• [WHAT YOU WILL DO] Only lines holding the word "постоянно" are wanted from the records; copy all of them.

• [RECORDS SHOWN]
BEGIN

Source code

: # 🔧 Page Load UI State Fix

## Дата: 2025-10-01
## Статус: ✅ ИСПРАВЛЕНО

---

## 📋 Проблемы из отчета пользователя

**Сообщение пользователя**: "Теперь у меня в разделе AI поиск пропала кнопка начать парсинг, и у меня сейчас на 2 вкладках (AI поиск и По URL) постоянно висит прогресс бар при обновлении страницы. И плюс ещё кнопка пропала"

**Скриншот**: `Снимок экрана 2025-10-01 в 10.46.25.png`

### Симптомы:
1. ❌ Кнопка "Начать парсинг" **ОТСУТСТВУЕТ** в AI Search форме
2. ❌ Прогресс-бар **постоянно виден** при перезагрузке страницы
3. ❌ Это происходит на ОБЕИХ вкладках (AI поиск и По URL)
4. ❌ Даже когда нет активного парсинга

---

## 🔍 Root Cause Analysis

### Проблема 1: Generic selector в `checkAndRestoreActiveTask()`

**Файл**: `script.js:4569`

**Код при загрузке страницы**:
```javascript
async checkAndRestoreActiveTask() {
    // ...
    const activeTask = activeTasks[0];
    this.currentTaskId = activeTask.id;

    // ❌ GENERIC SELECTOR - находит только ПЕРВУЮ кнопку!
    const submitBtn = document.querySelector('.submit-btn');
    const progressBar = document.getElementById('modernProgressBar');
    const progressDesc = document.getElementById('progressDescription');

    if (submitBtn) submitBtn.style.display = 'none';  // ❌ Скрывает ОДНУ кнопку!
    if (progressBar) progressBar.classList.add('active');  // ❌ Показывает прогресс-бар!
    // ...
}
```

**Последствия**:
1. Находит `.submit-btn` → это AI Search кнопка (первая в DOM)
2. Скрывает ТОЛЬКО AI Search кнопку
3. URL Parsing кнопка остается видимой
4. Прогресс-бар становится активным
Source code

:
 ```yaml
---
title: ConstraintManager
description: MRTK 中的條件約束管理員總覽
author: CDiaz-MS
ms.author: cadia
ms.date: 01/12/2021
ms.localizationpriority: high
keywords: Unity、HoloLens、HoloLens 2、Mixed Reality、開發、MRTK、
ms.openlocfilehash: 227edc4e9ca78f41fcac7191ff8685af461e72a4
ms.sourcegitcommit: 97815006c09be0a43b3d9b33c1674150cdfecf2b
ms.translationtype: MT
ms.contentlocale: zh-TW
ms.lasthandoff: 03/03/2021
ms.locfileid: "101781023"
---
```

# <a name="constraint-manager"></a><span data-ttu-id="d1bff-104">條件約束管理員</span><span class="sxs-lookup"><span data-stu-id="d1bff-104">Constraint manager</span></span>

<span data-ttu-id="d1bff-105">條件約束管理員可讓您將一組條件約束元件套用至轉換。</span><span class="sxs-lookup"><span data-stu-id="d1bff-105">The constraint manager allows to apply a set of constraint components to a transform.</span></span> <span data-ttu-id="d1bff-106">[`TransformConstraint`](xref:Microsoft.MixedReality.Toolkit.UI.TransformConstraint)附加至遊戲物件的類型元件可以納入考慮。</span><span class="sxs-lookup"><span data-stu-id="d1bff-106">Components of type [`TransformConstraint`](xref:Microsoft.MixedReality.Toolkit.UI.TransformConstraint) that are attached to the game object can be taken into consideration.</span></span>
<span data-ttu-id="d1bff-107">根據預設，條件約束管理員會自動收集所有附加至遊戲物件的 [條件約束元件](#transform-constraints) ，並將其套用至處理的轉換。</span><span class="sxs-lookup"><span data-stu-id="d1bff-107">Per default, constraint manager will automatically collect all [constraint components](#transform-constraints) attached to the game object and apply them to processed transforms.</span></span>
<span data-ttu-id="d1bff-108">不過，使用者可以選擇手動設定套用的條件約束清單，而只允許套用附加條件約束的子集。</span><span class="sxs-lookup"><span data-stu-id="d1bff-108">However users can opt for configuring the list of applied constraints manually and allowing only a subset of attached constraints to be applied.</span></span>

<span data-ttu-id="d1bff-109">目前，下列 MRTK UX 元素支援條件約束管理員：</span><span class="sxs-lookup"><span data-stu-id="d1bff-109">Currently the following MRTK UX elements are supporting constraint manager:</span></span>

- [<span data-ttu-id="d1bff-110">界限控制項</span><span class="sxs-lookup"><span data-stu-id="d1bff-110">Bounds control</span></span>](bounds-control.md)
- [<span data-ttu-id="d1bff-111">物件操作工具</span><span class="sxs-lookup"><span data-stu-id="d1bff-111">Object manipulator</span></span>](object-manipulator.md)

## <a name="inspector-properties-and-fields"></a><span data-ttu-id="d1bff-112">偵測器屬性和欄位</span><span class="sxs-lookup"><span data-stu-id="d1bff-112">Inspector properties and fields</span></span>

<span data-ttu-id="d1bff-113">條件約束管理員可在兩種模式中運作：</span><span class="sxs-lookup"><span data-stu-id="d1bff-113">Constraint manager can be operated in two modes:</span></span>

END

• [ANSWER BELOW]
**Сообщение пользователя**: "Теперь у меня в разделе AI поиск пропала кнопка начать парсинг, и у меня сейчас на 2 вкладках (AI поиск и По URL) постоянно висит прогресс бар при обновлении страницы. И плюс ещё кнопка пропала"
2. ❌ Прогресс-бар **постоянно виден** при перезагрузке страницы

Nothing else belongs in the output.